Matt Mercer earned huge laughs for his speech-impaired Polonius - mortifyingly afraid of giving bad advice, the man can barely talk - and Dan Hernandez and Marianna Caldwell were unfailingly funny (and robustly sexual) as the ghosts of Claudius and Gertrude, so verbally and physically hot for one another that their every badinage should've come wrapped in latex.

All throughout, there were wonderfully unexpected delights: the Law & Order "DUN-dun!"s during scene changes; the business involving a sack that conceivably contained a human head; Osric's legs, dangling from overhead after the character's execution; the pop songs employed as hilarious scene-change filler. I'm not sure that I stopped smiling once during the entirety of the production's speedy 110 minutes.

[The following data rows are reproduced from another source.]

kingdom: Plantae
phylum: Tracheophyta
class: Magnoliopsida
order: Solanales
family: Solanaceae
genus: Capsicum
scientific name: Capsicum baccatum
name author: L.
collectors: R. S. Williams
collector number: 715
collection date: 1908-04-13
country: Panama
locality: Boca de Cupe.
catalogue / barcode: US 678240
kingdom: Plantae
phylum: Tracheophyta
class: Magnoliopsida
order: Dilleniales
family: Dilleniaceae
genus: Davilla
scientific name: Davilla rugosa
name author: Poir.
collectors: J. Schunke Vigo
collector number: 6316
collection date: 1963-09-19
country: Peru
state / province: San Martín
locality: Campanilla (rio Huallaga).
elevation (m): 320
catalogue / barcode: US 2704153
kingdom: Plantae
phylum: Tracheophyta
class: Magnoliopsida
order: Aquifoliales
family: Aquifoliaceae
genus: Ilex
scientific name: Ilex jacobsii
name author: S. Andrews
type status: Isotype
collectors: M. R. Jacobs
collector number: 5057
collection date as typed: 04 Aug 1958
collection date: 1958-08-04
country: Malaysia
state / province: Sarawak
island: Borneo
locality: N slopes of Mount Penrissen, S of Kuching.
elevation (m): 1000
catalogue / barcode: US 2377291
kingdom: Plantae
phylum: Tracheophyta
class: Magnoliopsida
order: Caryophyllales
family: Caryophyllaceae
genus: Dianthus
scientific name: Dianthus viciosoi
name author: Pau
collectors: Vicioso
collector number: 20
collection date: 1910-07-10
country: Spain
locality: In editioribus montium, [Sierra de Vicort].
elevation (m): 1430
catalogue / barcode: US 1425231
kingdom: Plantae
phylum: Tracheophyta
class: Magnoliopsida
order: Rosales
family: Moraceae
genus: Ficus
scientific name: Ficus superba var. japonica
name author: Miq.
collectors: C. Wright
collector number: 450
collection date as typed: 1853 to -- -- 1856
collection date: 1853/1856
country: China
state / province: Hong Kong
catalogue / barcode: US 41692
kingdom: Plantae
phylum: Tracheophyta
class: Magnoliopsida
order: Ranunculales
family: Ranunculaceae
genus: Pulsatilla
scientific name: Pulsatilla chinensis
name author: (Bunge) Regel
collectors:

I'm pretty sure that my second-biggest smile of the night came during Fortinbras' final, contemplative tableaux, because the moment was such a wonderful homage to Rosencrantz & Guildenstern Are Dead - the moment seemed like the ultimate in-joke, as St. Ambrose performed that show (and with Harvey as one of its principals) less than two years ago.

But my biggest smile came during the curtain call, with the cast energetically bowing and dancing to (appropriately enough) "Ghostbusters." In my head, I was dancing right along with them.